You see, height h is mentioned. The motion starts when the block is at height h.

Hmmmm...you are right.Please can you help me the second pat of this problem?

 

[ehild]

You wrote the equation concerning the momentum of the system. Conservation of energy also can be used. You made little mistakes in both equations in the OP. Check the signs and parentheses.

 

[gracy]

You wrote the equation concerning the momentum of the system. Conservation of energy also can be used.

With the help of both of these principles I solved for v.And my answer is in post 3.

 

[gracy]

MV +m(v cos theta -V)=0

- MV +m(v cos theta -V)=0
is it correct now?

 

[ehild]

- MV +m(v cos theta -V)=0
is it correct now?

Now it is correct.

 

[gracy]

1/2 MV^2+1/2 m[(v cos theta - V)^2 +v sin theta]^2

mgh=1/2 MV^2+1/2 m[(v cos theta - V)^2 +(v sin theta)^2]
is it correct now?

 

[ehild]

With the help of both of these principles I solved for v.And my answer is in post 3.

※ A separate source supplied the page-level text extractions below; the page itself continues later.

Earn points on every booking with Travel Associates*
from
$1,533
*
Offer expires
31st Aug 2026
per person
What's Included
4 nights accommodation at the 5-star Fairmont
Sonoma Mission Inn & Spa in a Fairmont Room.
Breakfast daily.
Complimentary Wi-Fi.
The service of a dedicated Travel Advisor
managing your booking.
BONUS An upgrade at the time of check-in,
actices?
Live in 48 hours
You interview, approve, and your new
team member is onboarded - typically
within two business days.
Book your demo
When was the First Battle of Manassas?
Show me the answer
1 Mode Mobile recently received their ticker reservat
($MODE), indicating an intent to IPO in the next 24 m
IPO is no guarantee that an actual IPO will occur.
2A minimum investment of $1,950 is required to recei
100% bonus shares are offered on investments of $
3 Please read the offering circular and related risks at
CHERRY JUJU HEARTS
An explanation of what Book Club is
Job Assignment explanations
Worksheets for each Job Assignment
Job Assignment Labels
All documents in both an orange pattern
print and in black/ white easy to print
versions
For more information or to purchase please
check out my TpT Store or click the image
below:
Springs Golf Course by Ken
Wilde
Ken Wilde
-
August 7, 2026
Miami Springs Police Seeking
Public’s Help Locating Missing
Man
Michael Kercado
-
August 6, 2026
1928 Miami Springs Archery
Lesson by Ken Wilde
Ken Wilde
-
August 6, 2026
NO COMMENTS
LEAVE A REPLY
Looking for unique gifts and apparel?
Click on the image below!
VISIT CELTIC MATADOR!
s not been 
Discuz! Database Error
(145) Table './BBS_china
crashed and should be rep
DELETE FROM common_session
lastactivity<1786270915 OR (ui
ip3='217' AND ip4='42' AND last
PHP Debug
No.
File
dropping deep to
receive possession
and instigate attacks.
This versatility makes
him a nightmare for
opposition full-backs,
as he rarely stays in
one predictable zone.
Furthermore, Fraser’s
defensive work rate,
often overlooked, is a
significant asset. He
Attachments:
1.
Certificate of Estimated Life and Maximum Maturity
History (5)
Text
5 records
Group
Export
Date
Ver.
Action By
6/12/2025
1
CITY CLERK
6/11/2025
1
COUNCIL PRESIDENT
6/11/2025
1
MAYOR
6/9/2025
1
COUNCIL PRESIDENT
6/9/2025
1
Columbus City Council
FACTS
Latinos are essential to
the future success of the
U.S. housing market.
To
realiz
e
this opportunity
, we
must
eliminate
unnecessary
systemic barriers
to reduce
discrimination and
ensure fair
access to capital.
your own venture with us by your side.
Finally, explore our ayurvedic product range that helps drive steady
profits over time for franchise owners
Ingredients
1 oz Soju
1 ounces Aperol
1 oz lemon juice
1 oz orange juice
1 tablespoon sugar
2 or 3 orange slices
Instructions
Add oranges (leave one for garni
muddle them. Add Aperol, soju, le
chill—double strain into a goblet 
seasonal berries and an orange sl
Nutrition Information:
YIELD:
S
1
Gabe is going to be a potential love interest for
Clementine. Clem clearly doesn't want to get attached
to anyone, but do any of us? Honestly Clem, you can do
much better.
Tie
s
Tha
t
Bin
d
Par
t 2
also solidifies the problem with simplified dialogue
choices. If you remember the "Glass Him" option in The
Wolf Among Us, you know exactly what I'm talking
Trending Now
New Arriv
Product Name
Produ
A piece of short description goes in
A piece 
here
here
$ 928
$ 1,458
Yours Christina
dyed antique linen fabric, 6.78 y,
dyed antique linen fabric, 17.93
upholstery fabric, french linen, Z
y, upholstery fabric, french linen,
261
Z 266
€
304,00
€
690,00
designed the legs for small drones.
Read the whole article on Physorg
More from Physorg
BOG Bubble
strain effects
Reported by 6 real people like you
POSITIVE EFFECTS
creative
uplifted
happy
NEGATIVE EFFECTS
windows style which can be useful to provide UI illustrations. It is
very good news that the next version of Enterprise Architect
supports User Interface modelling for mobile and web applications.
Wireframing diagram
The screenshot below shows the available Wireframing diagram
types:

You said v was the speed of the block with respect to the wedge. Is the formula in Post#3 really for v? The question is the speed of the wedge, V.

 

[ehild]

mgh=1/2 MV^2+1/2 m[(v cos theta - V)^2 +(v sin theta)^2]
is it correct now?

Yes, it is correct.

 

[gracy]

Is the formula in Post#3 really for v?

No.Sorry.Thankfully Typo.The formula is fo V.I forgot to press caps lock.

 

[gracy]

This question has one more part.
If the block comes down(i.e block is now no longer on wedge)what is the velocity of wedge?

 

[gracy]

 

[gracy]

My doubt is that now block is not on wedge,so force which was responsible for motion of block is no longer there.So block should have constant velocity that is same as it's velocity when the block was at bottom most part because after that force was removed (as block came off from wedge)

 

[AlephNumbers]

What forces act on the wedge after the block is no longer on it?

 

[AlephNumbers]

Yes, you are correct. The velocity should not only be constant, but it should be the same velocity that you solved for.

 

[gracy]

But as per my teacher I am not right.

 

[AlephNumbers]

Perhaps I am mistaken then. The surface that the wedge is on is frictionless, yes?

 

[gracy]

The surface that the wedge is on is frictionless, yes

Yes.

 

[AlephNumbers]

Oh, right. The linear momentum has to be equal to zero, right? The block will have a velocity, but it will be directed at an angle of 0 degrees.

 

[gracy]

The linear momentum has to be equal to zero, right?

Along which axis?

 

[AlephNumbers]

The x-axis is what we are worried about here. You do not know the exact details of the separation of the block and wedge, so consider what would happen if the block simply collided with a frictionless surface at an angle, with a velocity.

 

[gracy]

MY teacher gave me these two equations
- MV+mv=0
mgh=1/2 MV^2 +1/2 mv^2
Solving for these two I got an answer

 

[gracy]

Solving for these two I got an answer

 

[gracy]

collided with a frictionless surface

I didn't understand.

 

[AlephNumbers]

The motion of the block is directed down the incline before it reaches the bottom of the wedge. Then the block hits the frictionless surface at an angle θ, with a velocity v. What happens then?

 

[AlephNumbers]

You have the right equations, but solving the second part of this problem requires a conceptual understanding of frictionless surfaces.

 

[gracy]

You have the right equations

And what about answer.Is it right or wrong?

 

[ehild]

You can assume that the transition from the slope to the horizontal track is smooth, that is, the block will not bounce. This means that the angle theta gradually decreases to zero. That also means that the velocity of the wedge will change.
Conservation of momentum and energy applies, they are the same, as they were while the block moved on the wedge. If V is the backward speed of the wedge and v is the forward speed of the block after separation, the total momentum is still zero and the total energy is mgh, as it was at the instant when the motion started.
The equations in Post #44 are correct.